AL AIRE LIBRE

JUNQUERAS EXIGE EL REFERÉNDUM A PEDRO SÁNCHEZ

Luis María ANSON | Martes 13 de diciembre de 2022
No ha esperado ni los cien días de cortesía. Nada más asegurarse de que Pedro Sánchez se había...

No ha esperado ni los cien días de cortesía. Nada más asegurarse de que Pedro Sánchez se había rendido garantizando que el secesionismo condenado por el Tribunal Supremo podría presentarse a las elecciones autonómicas catalanas, Oriol Junqueras ha declarado que se dispone a negociar con el presidente sanchista un referéndum de autodeterminación y la repetición del 1 de octubre, ahora ya sin consecuencias penales.

Lo que pretende Junqueras es que con 1,7 millones de votos favorables en un censo de 6.398.300, los secesionistas puedan proclamar la independencia de Cataluña, fracturando cinco siglos de Historia y la Constitución de 1978. Con el 50% de participación y con el 55% de los votos se proclamaría la independencia, produciéndose la mofa de los secesionistas a la Historia de España.
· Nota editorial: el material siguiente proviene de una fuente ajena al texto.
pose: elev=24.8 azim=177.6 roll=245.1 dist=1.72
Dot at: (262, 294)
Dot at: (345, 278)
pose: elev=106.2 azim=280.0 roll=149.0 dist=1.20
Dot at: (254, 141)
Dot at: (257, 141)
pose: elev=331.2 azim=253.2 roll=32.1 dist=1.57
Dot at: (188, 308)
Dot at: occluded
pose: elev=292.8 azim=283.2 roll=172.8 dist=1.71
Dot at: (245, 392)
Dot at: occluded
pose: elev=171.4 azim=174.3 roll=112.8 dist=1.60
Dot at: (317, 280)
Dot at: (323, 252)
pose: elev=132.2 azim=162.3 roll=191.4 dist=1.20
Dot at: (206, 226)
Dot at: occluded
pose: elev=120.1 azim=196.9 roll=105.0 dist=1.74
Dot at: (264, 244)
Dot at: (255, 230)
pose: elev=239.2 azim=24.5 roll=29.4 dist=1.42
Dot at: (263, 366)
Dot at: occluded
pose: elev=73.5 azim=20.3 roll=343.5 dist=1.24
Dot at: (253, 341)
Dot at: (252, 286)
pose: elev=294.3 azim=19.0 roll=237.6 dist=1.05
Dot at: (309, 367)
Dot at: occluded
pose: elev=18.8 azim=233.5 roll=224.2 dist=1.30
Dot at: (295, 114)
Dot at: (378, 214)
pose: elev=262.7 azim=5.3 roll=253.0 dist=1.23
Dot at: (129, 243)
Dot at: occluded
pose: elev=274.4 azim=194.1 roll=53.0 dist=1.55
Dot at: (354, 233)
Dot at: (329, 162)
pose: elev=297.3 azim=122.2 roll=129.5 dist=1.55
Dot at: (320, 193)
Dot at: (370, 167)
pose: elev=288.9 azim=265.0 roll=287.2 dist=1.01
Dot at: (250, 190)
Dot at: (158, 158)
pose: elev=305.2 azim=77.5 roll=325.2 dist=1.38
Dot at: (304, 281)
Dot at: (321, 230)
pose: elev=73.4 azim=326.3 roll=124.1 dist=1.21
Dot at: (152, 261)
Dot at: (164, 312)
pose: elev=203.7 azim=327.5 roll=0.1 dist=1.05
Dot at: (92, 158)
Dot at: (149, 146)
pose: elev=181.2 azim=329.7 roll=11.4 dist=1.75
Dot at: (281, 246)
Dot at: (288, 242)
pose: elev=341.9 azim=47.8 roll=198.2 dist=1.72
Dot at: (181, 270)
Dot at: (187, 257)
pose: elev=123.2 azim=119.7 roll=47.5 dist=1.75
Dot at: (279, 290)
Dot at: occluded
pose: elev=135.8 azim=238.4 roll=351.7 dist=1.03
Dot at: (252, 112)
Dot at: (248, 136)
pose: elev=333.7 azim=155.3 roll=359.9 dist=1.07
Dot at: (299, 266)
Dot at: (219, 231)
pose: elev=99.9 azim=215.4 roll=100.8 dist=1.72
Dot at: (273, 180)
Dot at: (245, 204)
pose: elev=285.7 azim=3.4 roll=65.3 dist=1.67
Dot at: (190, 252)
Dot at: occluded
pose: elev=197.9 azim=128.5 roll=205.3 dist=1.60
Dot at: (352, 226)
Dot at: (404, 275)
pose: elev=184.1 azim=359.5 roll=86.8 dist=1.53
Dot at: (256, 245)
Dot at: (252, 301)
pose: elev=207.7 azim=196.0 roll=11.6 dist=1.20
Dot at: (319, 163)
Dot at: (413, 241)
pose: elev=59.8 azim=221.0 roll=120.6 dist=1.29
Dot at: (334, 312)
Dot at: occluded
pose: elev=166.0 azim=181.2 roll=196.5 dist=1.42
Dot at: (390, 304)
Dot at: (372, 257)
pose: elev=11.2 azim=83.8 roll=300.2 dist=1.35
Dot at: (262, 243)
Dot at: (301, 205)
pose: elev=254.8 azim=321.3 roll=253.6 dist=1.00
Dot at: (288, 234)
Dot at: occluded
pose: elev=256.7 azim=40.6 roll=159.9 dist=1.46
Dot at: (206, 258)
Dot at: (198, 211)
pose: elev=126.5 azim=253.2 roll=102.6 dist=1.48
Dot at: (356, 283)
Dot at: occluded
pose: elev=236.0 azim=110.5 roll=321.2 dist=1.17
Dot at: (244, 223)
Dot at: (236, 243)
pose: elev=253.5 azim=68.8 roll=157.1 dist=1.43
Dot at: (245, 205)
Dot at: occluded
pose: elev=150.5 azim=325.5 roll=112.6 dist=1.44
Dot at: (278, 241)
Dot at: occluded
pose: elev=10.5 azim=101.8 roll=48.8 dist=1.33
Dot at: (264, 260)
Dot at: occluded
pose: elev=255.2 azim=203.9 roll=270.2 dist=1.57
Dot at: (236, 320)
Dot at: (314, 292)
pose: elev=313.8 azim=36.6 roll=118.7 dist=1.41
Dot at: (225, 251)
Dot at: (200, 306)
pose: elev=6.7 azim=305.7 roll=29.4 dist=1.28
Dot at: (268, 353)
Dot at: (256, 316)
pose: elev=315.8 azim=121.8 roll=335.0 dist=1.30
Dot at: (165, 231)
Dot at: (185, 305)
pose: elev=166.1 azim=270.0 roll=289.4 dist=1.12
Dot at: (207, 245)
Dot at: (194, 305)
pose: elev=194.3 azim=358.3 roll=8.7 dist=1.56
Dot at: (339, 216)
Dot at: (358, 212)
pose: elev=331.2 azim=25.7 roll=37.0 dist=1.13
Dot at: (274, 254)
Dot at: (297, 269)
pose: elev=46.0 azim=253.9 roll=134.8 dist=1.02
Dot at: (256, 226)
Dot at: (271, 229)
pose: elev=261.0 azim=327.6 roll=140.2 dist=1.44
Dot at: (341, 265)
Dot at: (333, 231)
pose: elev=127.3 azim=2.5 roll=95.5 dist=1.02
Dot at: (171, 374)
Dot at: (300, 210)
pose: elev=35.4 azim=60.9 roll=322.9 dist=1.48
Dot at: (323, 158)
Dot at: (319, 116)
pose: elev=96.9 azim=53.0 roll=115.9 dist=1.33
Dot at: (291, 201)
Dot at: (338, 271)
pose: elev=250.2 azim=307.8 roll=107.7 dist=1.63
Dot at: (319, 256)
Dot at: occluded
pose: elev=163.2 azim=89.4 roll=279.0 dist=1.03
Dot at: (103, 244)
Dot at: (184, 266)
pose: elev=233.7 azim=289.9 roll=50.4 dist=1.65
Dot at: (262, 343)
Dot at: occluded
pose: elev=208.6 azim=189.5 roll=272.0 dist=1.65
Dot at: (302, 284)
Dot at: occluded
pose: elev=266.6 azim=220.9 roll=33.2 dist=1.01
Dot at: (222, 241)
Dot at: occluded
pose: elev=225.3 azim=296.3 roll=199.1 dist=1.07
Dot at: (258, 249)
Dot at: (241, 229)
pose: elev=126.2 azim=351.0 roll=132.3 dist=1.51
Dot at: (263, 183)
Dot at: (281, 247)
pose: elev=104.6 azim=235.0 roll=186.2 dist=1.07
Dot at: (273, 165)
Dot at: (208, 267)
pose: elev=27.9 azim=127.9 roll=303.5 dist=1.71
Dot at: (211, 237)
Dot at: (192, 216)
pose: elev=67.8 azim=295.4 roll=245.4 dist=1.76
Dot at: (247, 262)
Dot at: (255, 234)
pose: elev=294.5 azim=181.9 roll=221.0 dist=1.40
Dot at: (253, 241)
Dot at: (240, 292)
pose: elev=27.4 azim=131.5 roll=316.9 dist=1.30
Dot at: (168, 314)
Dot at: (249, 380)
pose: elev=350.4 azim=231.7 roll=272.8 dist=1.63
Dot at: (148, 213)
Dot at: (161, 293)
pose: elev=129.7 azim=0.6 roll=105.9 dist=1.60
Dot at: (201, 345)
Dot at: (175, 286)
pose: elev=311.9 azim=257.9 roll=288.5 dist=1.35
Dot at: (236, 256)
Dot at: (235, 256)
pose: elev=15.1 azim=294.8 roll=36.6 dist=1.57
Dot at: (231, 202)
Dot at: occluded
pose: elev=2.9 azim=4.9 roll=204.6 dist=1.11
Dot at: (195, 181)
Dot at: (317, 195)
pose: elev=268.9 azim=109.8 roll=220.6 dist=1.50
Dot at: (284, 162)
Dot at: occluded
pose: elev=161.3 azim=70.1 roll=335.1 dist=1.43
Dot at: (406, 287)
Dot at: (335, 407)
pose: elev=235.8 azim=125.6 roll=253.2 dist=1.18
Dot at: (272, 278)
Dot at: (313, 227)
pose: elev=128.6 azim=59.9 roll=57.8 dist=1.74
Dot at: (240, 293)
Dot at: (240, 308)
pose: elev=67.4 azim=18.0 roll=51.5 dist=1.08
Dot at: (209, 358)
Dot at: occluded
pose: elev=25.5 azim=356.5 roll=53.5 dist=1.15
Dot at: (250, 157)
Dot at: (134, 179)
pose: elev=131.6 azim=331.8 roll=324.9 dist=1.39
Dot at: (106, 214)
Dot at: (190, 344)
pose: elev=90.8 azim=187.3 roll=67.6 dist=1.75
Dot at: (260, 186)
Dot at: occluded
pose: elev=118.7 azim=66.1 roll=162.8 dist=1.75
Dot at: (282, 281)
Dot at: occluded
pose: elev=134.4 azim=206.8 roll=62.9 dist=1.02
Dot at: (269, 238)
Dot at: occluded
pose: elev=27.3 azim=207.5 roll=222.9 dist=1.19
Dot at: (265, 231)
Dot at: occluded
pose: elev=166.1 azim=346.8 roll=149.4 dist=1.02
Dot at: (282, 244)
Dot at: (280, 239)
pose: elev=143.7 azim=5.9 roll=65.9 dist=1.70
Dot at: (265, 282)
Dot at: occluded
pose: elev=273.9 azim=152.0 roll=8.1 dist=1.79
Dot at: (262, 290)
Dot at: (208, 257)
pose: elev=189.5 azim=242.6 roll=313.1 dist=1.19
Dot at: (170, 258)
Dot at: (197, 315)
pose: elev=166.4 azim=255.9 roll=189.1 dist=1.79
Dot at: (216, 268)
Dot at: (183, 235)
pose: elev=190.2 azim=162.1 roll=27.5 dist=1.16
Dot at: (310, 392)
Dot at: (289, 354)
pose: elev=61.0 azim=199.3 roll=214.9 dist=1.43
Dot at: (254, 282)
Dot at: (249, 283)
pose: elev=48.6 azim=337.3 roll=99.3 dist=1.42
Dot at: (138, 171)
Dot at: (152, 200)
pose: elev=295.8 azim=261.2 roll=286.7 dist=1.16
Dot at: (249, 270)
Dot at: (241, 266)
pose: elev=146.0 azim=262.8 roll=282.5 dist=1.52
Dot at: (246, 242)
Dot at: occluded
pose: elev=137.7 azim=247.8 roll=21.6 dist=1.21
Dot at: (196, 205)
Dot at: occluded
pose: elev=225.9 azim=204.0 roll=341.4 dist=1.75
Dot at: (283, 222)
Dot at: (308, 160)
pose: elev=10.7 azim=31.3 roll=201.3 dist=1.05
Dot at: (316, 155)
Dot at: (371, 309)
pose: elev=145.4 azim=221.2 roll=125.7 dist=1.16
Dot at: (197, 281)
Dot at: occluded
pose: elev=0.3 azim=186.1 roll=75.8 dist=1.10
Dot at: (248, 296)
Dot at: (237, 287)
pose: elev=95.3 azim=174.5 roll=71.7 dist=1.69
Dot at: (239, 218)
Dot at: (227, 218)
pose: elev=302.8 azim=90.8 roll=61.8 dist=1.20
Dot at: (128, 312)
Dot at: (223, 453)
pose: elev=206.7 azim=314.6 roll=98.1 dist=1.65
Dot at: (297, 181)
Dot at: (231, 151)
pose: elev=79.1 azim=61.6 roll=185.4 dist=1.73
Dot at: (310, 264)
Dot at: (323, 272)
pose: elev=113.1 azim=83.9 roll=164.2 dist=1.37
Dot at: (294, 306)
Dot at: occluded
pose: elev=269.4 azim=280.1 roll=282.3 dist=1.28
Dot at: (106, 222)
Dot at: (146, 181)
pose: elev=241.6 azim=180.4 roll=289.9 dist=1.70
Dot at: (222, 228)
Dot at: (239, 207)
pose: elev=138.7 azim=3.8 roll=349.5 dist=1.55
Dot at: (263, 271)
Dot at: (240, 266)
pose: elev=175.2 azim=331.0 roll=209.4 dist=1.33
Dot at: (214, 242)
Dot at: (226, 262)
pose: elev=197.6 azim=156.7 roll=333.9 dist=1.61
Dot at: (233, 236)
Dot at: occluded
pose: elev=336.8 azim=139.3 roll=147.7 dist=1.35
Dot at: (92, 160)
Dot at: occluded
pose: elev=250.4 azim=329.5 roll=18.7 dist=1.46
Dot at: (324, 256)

Pedro Sánchez es el cómplice de este atropello que preparan los que le han sometido al látigo independentista.

Ante semejantes exigencias, el presidente lo tenía fácil: la Constitución que en su artículo 168 establece las condiciones para que se produzca en España lo que los secesionistas pretenden. ERC debería llevar al Congreso de los Diputados la reforma de la veintena de artículos que despejaran el camino a las independencias autonómicas. Conforme al artículo 168 de la Constitución, la pretensión secesionista debería ser aprobada por los dos tercios del Congreso y a continuación por los dos tercios del Senado. De forma inmediata se convocarían elecciones generales y la reforma que facilitara la independencia debería aprobarse otra vez por los dos tercios del nuevo Congreso y a continuación por los dos tercios del nuevo Senado. Y de conseguirse esta votación, se convocaría un referéndum nacional para que todos los españoles, libres e iguales ante la ley, se pronunciaran sobre la independencia de Cataluña.

Las cautelas del artículo 168 responden a la lógica de un país serio que mantiene su unidad nacional desde hace cinco siglos. En lugar de exigir a ERC que se atenga a lo dispuesto en el artículo 168, Pedro Sánchez, de hinojos ante el rebenque secesionista, está dispuesto a negociar la indignidad histórica de un referéndum anticonstitucional y antiespañol.